== Excerpt to read ==

Brian Kalish, FP&A, director of the FP&A practice for AFP, is on the road every month, meeting with financial planning and analysis professionals about the Corporate FP&A Professional Certification. Kalish recently traveled to Southeast Asia, where practitioners stressed the need for better tools and talent in financial planning and analysis. He filed this report:
In October, I had the opportunity to share the advances AFP has made on the Corporate FP&A Professional Certification with practitioners in Singapore and Kuala Lumpur, Malaysia. In addition, we discussed the educational and networking opportunities AFP has to offer the worldwide FP&A community.
Working in conjunction with the CFO Innovation group, AFP held an FP&A roundtable breakfast discussion entitled, “Finding the Right Talent and Other Challenges”. The goal of the roundtable was to answer the question of how companies in Singapore are progressing in the task of embedding analytics and business intelligence in the finance function, and the role that technology and professional FP&A qualifications can play in reaching this objective. Companies are becoming more and more reliant on analytics for forecasting and planning because of trends such as increased volatility in economic and business environments, intensified competition from globalization, huge volumes of data available due to automation and e-commerce, and demands on finance to supply the rest of the business with clarity on the way forward.
The topics the participants were most interested in addressing included:
- The shallow bench of FP&A talent
- Inadequate technical tools and knowledge
- “Gaming” of forecasts to align with arbitrary targets
- Lack of timeliness in forecasting
- Resistance to change.
We also secured a bit of a coup, by having Liew Hsiao Yun, FP&A, financial planning and analysis manager at Wood Mackenzie in Singapore, join the roundtable. Hsiaso Yun is the first person in Singapore to earn the FP&A designation (Kah Mun Hoi, FP&A, of Tognum Asia has since become the second). As far as highlighting the importance and the global nature of the certification, nothing emphasizes the point more than having a local credential-holder.

== Dataset content ==
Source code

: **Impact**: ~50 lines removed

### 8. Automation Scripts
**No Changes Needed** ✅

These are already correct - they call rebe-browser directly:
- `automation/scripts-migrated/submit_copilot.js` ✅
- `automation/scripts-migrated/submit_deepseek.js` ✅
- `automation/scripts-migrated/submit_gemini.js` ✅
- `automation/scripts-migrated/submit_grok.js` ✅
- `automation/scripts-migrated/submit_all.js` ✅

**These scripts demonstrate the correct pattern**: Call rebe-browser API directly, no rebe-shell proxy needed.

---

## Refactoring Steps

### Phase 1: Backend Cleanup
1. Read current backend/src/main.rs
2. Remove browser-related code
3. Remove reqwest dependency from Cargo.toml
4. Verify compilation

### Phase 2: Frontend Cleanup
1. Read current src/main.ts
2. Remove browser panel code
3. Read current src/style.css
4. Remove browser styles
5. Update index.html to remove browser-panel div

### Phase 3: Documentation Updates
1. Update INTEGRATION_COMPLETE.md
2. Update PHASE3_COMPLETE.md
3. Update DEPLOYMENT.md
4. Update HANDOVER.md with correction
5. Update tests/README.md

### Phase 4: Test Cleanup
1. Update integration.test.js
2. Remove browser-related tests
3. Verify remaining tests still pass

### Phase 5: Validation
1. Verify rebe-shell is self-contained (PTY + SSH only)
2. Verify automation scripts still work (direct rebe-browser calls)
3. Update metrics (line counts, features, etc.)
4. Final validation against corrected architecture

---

== Set of tasks ==
1. Duplicate the portion of the Southeast Asia trip report that begins at the words "The topics the" and stops after "Resistance to change.".
2. In the Southeast Asia trip report, which group did AFP work with to hold the FP&A roundtable breakfast?
3. Resume the report on the Southeast Asia FP&A trip after its last sentence, and keep writing it.
The records are not used in any part of this work.

== Results for each task ==
1.
The topics the participants were most interested in addressing included:
- The shallow bench of FP&A talent
- Inadequate technical tools and knowledge
- “Gaming” of forecasts to align with arbitrary targets
- Lack of timeliness in forecasting
- Resistance to change.

2. AFP worked with the CFO Innovation group.

3.
Two of my favorite points from the conversation:
- I was asked how my professional background made me qualified to write the FP&A exam. While flattered that someone thought I could write the exam, it provided me the opportunity to explain how the exam was the collaborative effort of many, many FP&A professionals from around the world, from the original focus group to the item writers and the reviewers.
- A practitioner who works for a major pharmaceutical company mentioned that to better help his FP&A team understand what the company actually does, not only does he have staff spend time in the manufacturing facilities, he actually has them observe surgeries.
I attended and spoke at the first Asian Beyond Budgeting Conference in Kuala Lumpur, Malaysia. This one-day event included representatives from Malaysia, the Philippines, Thailand, Japan, New Zealand, the UK, the U.S. and Norway.
Tenaga Nasional Berhad
After the conference, I had an excellent meeting with Tenaga Nasional Berhad, the largest electric utility company in Malaysia. Their CFO was truly excited to learn about the FP&A designation, and thought that this type of credential would be greatly beneficial to both individuals and companies. He was pleased to learn that someone from Malaysia has already earned the designation (Charlene Lee, FP&A, vice president of finance at Proserv) as well as there being candidates from Singapore and other parts of Asia.
I also met with Swedish communications giant Ericsson while in Kuala Lumpur. They were also very excited to learn about the developments on the FP&A Certification front, as well as the educational and networking opportunities AFP has been working on.